Overpaid Netflix MBA, "I got it! Let's throw money at directors, and writers. The directors will make make our movies because we pay well. The writers will churn out cliched filled scripts, and put every plot twist into everything they write. The average viewer isn't here to watch quality, we will give them a huge bat of lousy material. It will be like feeding the hogs with slop?"
Amazon Prime video seems to have a better library for those that appreciate good movies.
I did like The Twillight Zone, and Star Trek, when I had Netflix though.
(Years ago Netflix offered every episode of the Zone, and Trek. I got every silgle episode through the mail, and copied to dvd using---dvd something? They come in handy if xfinity goes out.
Oh yea, Xfinity was charging a family member $260 a month. I painfully got. down to 130 a month. She was loosing $1390 a year for probally a decade--with pretty much the same plan.
Xfinity should be broken up, or better regulated by authorities. I literally gave up trying to rectify the situation talking to three people who could barely speak english. The last Ecuadorean guy's english was so bad, I gave up, and just picked the cheapest plan on Comcast, and prayed the bill would go down.
A Xfinity employee told me the current business plan is just "milk" long term customers with confusing bills, and deals. They don't care about cord cutters. They know they will always have a large percent of people who will just pay because their isn't a real option in their county, and many older people are not computer savvy.
Hell I'm computer savvy, but their application interface is purposely confusing. I could sware they are randomenly switching prices over the phone, and through their application. I hope someone outs them if my hunch is right.
I believe it's much more in their interest to buy old TV shows. A good movie will keep you occupied for what, two hours? Seinfeld: almost 19 days of watch time. Friends: over 5 days. Community was barely ever popular before Netflix bought it, now there's plenty of people that enjoyed it for 2 days and 7 hours of watch time (its subreddit went from 266k on April 2020 to 482k right now).
I believe it's also in their interest to spread out stories that are realistically one-movie-long into 5-6 slightly drawn out 40-50 min episodes.
I just wish they fucking stick to them instead of cancelling them after like two seasons. Orange Is The New Black is the only original of theirs I know of that goes above two days of airtime.

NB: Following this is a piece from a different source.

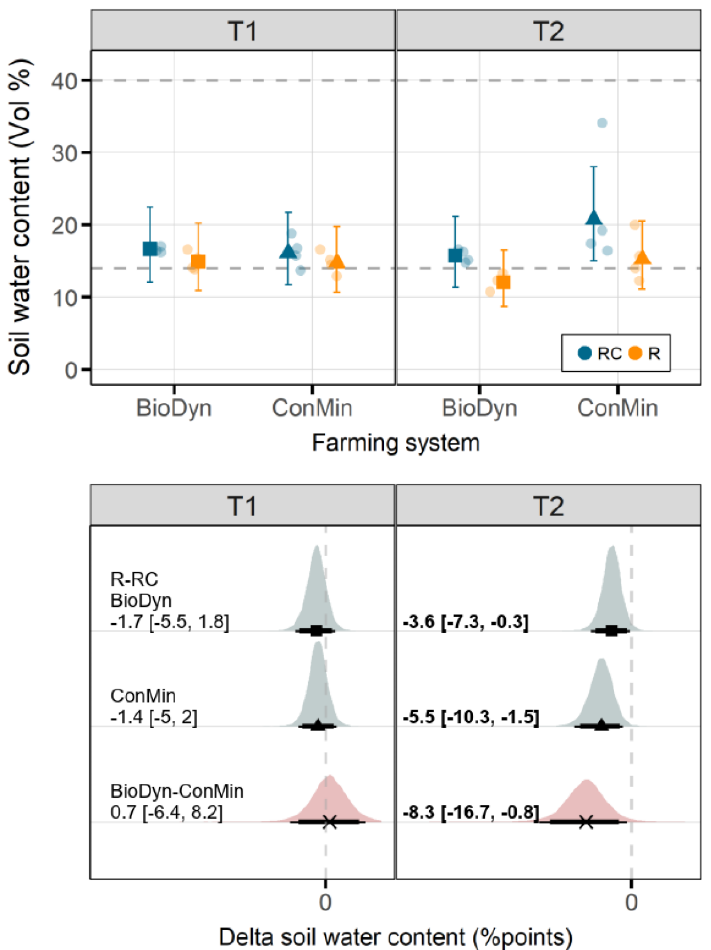
Figure 4. Upper panel: Volumetric soil water content (Vol%) (top 10 cm of soil), dashed lines: estimated wilting point (bottom line) and field capacity (top line) and semi-transparent points: raw data and lower panel: differences in the soil water content in response to drought treatments (R-RC in BioDyn: rectangle and R-RC in ConMin: triangle), along with differences between the farming systems (BioDyn-ConMin: cross; effects were calculated as averages over the drought treatments). All data are medians of the posterior distribution with 95% credible intervals (CrIs), factor system: biodynamic farming system (BioDyn) and conventional farming system (ConMin), factor drought: rainout shelter control (RC) and rainout shelter (R) and factor sampling: first sampling (T1) and second sampling (T2). Credible intervals in bold exclude zero.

I watch good movies many times. I keep them on a loop while studying, or working. In college, I always had an Oliver Stone film on. At the time the duality between good, and evil, was always on my mind.
I must have watched Wall Street, and Platoon, a few hundred times.
I won't even estimate how many times I have watched Hictchcock films.
And the number of times I have watched Giant, or Citizen Cane, is embarrassing.
I have old movies playing all the time. I don't actually watch them, but I find them comforting in a weird way, esoecially black, and white films. I think the old, good movies take a part of my brain away from reality? I listen to them while working,
Yes--how can I find Platoon comforting? At that point in my life, Charlie Sheen's character, and his father's, reminded me there are moral people still left. Maybe only in fantasy though?
I get what you are saying though. I have The Andy Griffith show on all the time.
(fun murky fact, I think true, fact about the Andy Griffith show. They didn't bother to copyright the episodes. For years people could sell copies of the show without copyright concerns. I think it's copy written now though.)
For me, the reason was partially the engine, partially their active work at confusing me.
I would keep seeing stuff I don’t want to watch, and they would keep switching out thumbnails to trick me into thinking it’s something I haven’t encountered. Both of those combined made browsing a chore, and I simply had no interest in using something that’s actively working against me (which is also the reason I went from being an active FB user to only using it for groups and messaging, so it’s not as if "actively working against me" is a Netflix exclusive)
A more minor reason is the lack of information displayed, but I could have handled that.